22.5.23

The Starlings

 

Vivienne Kelly's novel The Starlings comes with a sticker proclaiming, Guaranteed Great Read or Your Money Back -- you'd have to be pretty confident to make a claim like that, but in this case it's justified. I so enjoyed this book, which I borrowed from the library because of a stray reference to King Arthur.

The Starlings is narrated by eight year old Nicky, struggling to understand the currents of adult emotion swirling about him, as his grandfather forms a new relationship with beautiful nurse Rose, his sister disappears on mysterious midnight excursions, his father seems only to care about Hawthorn's fortunes in the AFL, and his mother is living in a world of her own. The Starlings is often very funny, as Nicky forms his own interpretations of events and translates the dramas he dimly perceives into the plays he enacts with the Heroes of the Cosmos figurines in his bedroom, mediated through tales from Shakespeare or Arthurian legends. It's very cleverly done and also quite poignant at times.

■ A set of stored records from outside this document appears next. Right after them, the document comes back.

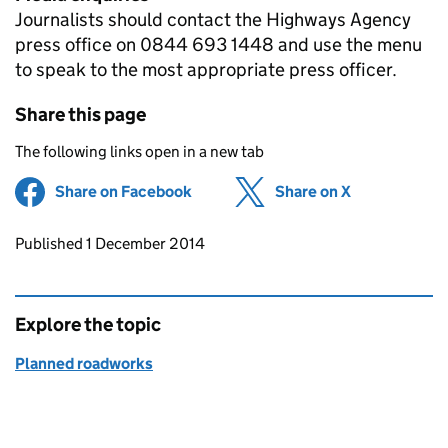
Journalists should contact the Highways Agency
press office on 0844 693 1448 and use the menu
to speak to the most appropriate press officer.
Share this page
The following links open in a new tab
Share on Facebook
(opens in new tab)
Share on X
(opens in ne
Updates to this page
Published 1 December 2014
Explore the topic
Planned roadworks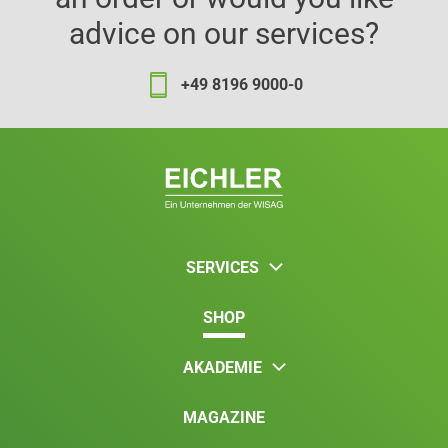
advice on our services?
+49 8196 9000-0
SERVICES
SHOP
AKADEMIE
MAGAZINE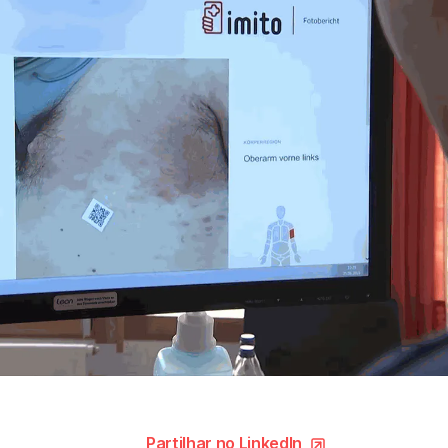
Partilhar no LinkedIn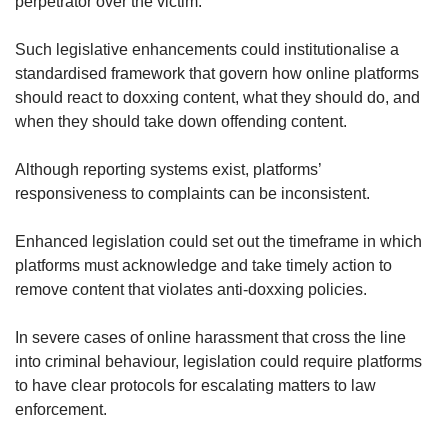
perpetrator over the victim.
Such legislative enhancements could institutionalise a
standardised framework that govern how online platforms
should react to doxxing content, what they should do, and
when they should take down offending content.
Although reporting systems exist, platforms’
responsiveness to complaints can be inconsistent.
Enhanced legislation could set out the timeframe in which
platforms must acknowledge and take timely action to
remove content that violates anti-doxxing policies.
In severe cases of online harassment that cross the line
into criminal behaviour, legislation could require platforms
to have clear protocols for escalating matters to law
enforcement.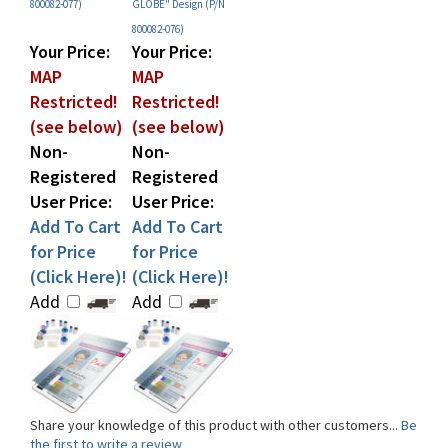
800082-076)
Your Price:
Your Price:
MAP
MAP
Restricted!
Restricted!
(see below)
(see below)
Non-
Non-
Registered
Registered
User Price:
User Price:
Add To Cart
Add To Cart
for Price
for Price
(Click Here)!
(Click Here)!
Add
Add
Share your knowledge of this product with other customers...
Be
the first to write a review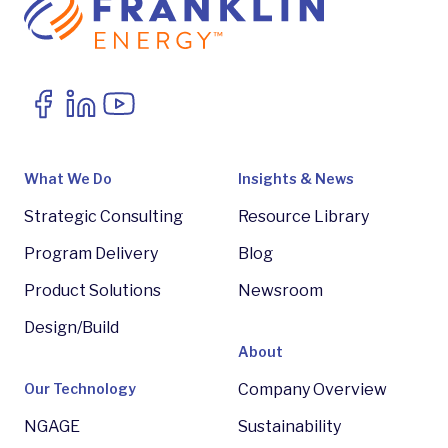
What We Do
Insights & News
Strategic Consulting
Resource Library
Program Delivery
Blog
Product Solutions
Newsroom
Design/Build
About
Our Technology
Company Overview
NGAGE
Sustainability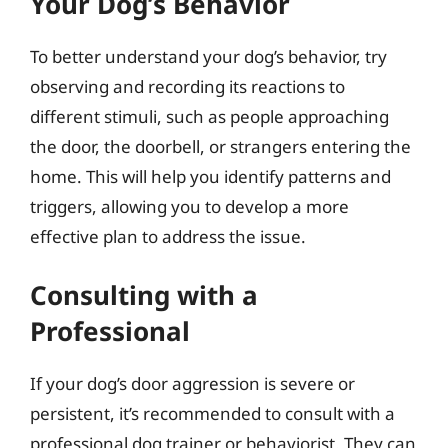
Your Dog’s Behavior
To better understand your dog’s behavior, try
observing and recording its reactions to
different stimuli, such as people approaching
the door, the doorbell, or strangers entering the
home. This will help you identify patterns and
triggers, allowing you to develop a more
effective plan to address the issue.
Consulting with a
Professional
If your dog’s door aggression is severe or
persistent, it’s recommended to consult with a
professional dog trainer or behaviorist. They can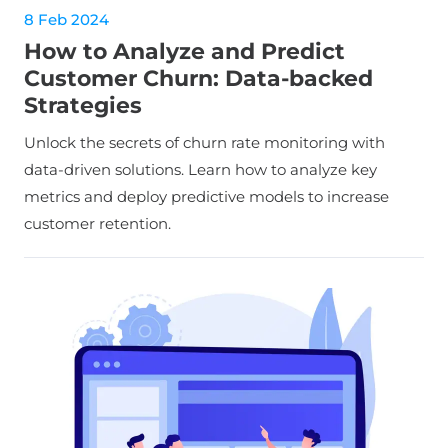
8 Feb 2024
How to Analyze and Predict
Customer Churn: Data-backed
Strategies
Unlock the secrets of churn rate monitoring with
data-driven solutions. Learn how to analyze key
metrics and deploy predictive models to increase
customer retention.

I loved the way the novel was structured around the 1985 football season (poor Nicky recoils from his father's rage and frustration at the games).* I also enjoyed Nicky's battle with the jigsaw puzzle at his grandfather's house, which happened to be a jigsaw I have recently tackled myself!

I have to agree with Nicky, the waves were particularly tricky... The Starlings is a hugely enjoyable and accomplished novel which I wish I'd read sooner. Come for King Arthur but stay for the touching and funny family drama.


*In 1985, Footscray fell out of the competition at the preliminary final stage -- some things never change.